- [PASSAGE PROVIDED]:

....

5.1 This chapter discusses whether the benefits of taxpayer secrecy outweigh the costs of not sharing information in relation to serious offences.

Benefits from increased information-sharing

5.2 The role of Inland Revenue has become increasingly complex. Correspondingly, the information held by Inland Revenue about individuals, families, relationships and personal lives has generally become more detailed. Inland Revenue manages sensitive information such as information on personal income, family relationships, child support and savings. People have a reasonable expectation that the information they provide will be treated confidentially. The Government does not intend to change this default position. It is considering whether that expectation of confidentiality should apply to information which may be relevant to the detection, prevention and prosecution of serious crime.

5.3 Possible benefits of increased information-sharing in relation to serious offending include:

  • A reduction in offending: Society as a whole would benefit if those committing offences such as serious fraud were apprehended and stopped earlier or the offending was prevented altogether.
  • Increased government effectiveness: Tax secrecy may maximise tax revenue but this may be at the cost of the integrity of other government functions, such as preventing fraud, protecting investors, and preventing harm to vulnerable individuals and groups in society.
  • Better use of specialist resources: If more information were shared by Inland Revenue, other agencies could use their own resources more efficiently and conduct their investigations in a more timely and efficient manner. The availability of additional information may also, in some cases, result in investigations not being pursued against individuals or entities as the further information discloses that no offending is in fact occurring. This is both a more efficient use of specialist resources and potentially reduces the period of intrusion of law enforcement agencies into citizens’ affairs.
  • Alignment with international tax information-sharing norms: There is increasing pressure internationally for greater information-sharing in order to combat organised and financial crimes. In relation to domestic information-sharing, New Zealand is currently out-of-step with international norms. This has the potential to adversely affect New Zealand’s international agreements, result in New Zealand being on grey and black lists, and make it more difficult for New Zealanders to do business internationally.
  • Increased fairness: Inland Revenue currently shares information to reduce social welfare abuse, but does not share information to prevent other crimes such as significant white-collar crime. This could be seen as discriminatory. It may also affect perception of fairness across the tax system and the fairness of government more generally.

Improving the Government’s response to organised crime

5.4 The Government has an on-going programme of responding to organised crime. Currently, improvements are being made in the areas of:

  • information-sharing;
  • mutual legal assistance both domestically and internationally;
  • protections against misuse of legal structures such as use of companies and trusts to alienate or disguise beneficial ownership;
  • protection against bribery and corruption, money laundering and cyber-crime;
  • investigation and enforcement; and
  • protection against identity crime.

5.5 Inland Revenue’s view is that the proposed amendments to the current secrecy rules could significantly increase the effectiveness of its contribution to the Government’s response to organised crime. This conclusion is based on Inland Revenue’s recent participation in a criminal taskforce. Inland Revenue’s inability to share information affected the taskforce’s efficiency by:

  • not being able to provide relevant contextual information; and
  • reducing the scope for Inland Revenue to be an effective part of the taskforce’s efforts to achieve its goals.

....

(Recorded data)
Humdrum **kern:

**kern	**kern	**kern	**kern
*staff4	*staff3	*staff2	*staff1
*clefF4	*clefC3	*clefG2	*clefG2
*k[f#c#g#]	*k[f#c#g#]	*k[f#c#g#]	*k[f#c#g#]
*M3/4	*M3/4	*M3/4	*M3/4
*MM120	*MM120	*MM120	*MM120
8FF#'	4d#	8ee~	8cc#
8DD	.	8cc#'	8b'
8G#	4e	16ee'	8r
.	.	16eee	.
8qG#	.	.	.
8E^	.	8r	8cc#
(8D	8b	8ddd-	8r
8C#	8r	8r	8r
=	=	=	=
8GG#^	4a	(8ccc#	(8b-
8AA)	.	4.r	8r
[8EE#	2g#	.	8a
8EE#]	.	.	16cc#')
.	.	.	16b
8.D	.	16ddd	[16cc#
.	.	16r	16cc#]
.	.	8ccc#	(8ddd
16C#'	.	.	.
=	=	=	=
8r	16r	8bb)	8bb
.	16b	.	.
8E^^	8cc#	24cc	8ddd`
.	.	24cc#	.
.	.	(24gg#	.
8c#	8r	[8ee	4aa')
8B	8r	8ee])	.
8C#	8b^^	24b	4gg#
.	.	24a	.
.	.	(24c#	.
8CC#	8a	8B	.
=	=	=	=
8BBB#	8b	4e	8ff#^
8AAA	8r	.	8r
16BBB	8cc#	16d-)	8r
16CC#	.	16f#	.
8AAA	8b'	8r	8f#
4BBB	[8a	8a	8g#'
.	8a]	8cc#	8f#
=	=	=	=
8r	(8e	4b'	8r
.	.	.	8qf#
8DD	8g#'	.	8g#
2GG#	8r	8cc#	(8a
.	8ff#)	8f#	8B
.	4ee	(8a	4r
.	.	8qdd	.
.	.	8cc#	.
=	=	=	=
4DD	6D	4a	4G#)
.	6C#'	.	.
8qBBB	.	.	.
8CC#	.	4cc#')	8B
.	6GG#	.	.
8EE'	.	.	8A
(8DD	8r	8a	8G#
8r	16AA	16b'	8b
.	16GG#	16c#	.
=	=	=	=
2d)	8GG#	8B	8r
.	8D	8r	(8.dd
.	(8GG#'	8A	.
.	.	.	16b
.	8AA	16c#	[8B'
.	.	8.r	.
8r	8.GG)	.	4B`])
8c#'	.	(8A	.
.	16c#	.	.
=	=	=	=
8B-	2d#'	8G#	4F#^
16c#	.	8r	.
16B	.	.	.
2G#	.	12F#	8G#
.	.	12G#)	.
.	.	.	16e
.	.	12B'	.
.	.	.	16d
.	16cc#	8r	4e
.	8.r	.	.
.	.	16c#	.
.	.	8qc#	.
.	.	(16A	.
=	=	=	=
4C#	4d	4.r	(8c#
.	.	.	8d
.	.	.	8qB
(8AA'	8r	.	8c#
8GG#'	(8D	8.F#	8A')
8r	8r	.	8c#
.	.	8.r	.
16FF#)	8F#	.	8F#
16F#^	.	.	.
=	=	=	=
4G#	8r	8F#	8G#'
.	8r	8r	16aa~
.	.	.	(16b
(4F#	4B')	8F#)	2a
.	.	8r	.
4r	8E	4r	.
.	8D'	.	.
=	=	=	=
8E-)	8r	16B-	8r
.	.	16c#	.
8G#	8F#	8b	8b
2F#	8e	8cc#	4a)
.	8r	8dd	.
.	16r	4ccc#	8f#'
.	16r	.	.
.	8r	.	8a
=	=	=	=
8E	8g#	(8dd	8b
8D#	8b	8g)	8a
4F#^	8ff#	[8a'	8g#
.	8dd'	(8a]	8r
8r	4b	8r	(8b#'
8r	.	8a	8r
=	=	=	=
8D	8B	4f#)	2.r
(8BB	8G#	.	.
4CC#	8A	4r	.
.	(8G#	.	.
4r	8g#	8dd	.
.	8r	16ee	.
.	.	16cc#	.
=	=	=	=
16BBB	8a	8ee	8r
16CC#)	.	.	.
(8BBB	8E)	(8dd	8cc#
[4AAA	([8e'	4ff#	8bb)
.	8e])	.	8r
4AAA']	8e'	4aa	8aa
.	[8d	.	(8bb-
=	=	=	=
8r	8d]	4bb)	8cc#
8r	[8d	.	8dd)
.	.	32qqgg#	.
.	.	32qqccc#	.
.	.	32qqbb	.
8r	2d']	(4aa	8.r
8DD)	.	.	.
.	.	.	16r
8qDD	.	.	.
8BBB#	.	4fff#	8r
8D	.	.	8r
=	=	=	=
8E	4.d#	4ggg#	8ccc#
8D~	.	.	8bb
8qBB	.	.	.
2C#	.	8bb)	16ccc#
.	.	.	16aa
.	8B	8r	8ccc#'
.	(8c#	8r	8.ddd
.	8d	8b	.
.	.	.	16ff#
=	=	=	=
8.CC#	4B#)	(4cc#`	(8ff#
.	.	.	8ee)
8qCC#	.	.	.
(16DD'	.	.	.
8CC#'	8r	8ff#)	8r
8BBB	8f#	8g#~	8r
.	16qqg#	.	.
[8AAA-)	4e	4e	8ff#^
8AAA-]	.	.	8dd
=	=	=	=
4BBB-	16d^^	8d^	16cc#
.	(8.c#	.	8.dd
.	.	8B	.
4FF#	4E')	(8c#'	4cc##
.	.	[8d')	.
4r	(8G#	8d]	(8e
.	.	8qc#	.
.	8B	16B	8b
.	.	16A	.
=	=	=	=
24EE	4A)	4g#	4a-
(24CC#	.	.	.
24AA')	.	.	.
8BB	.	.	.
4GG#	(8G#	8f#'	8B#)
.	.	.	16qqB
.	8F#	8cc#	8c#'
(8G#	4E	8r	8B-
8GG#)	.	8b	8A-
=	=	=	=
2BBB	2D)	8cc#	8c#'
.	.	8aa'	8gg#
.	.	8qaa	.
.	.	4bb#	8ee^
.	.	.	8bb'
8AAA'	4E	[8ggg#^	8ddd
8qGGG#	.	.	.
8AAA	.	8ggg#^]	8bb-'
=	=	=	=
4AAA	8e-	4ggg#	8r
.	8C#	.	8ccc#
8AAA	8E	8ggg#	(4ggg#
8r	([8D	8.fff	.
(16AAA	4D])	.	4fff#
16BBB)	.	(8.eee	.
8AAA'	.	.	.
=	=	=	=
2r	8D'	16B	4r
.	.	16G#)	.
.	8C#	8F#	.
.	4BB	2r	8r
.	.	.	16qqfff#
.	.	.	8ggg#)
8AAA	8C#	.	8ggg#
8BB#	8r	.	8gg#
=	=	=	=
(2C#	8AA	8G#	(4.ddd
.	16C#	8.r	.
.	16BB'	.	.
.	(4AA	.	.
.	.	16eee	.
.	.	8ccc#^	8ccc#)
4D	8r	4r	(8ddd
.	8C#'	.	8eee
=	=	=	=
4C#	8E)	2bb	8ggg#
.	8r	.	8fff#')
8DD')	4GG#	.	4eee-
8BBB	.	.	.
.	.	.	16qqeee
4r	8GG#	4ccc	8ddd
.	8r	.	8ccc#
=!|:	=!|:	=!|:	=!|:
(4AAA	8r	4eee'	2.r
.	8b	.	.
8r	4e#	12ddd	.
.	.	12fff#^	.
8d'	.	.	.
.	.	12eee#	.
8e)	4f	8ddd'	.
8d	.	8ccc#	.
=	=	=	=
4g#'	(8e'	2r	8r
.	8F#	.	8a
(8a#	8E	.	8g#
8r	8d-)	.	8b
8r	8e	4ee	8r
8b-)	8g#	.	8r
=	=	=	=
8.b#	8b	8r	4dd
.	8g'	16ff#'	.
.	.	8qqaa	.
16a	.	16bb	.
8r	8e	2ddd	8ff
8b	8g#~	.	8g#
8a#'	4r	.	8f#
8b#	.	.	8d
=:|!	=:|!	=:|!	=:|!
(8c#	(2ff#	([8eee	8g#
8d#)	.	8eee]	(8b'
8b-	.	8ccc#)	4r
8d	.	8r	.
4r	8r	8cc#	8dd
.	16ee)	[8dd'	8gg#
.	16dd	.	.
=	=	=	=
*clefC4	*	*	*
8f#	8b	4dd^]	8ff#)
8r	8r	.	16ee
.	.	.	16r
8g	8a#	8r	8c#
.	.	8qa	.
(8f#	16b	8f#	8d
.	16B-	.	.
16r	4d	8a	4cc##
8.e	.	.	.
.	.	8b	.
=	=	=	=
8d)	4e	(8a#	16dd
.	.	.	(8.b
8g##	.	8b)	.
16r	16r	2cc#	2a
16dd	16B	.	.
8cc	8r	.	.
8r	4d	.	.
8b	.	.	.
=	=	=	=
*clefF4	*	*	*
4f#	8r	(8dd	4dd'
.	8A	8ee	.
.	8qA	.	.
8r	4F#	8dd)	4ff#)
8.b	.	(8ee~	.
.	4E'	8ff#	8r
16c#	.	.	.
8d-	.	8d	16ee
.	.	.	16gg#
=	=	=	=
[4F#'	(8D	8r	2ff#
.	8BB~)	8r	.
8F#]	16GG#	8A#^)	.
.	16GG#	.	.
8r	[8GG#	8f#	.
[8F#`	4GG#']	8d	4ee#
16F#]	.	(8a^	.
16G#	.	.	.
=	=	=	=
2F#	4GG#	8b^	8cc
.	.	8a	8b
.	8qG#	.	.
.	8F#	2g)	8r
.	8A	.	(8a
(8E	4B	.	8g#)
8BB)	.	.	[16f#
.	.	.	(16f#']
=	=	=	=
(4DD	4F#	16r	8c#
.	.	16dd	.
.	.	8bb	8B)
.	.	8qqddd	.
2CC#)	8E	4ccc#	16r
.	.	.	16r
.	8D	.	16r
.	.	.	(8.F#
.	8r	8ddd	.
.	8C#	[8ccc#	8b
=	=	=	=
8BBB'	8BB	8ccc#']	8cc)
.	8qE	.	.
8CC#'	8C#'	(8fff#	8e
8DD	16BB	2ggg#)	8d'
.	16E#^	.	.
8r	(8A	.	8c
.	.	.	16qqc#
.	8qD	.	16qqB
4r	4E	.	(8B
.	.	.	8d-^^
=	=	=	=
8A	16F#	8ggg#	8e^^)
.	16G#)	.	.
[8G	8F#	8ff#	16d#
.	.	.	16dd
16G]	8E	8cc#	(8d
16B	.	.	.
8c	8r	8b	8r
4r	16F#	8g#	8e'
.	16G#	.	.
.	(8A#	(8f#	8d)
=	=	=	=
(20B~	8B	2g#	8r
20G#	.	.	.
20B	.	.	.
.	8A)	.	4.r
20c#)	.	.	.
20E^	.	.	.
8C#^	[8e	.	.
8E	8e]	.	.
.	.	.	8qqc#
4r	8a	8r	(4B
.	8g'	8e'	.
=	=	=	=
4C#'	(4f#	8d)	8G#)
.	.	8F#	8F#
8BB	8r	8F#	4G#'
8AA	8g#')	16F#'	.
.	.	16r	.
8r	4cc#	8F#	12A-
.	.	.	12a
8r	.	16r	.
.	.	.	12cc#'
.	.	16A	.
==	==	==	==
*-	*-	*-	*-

....

- [GIVEN EXERCISE]: Copy the passage on taxpayer secrecy word for word, starting at "5.3 Possible benefits" and ending at "groups in society.".

- [SOLUTION]:
5.3 Possible benefits of increased information-sharing in relation to serious offending include:

  • A reduction in offending: Society as a whole would benefit if those committing offences such as serious fraud were apprehended and stopped earlier or the offending was prevented altogether.
  • Increased government effectiveness: Tax secrecy may maximise tax revenue but this may be at the cost of the integrity of other government functions, such as preventing fraud, protecting investors, and preventing harm to vulnerable individuals and groups in society.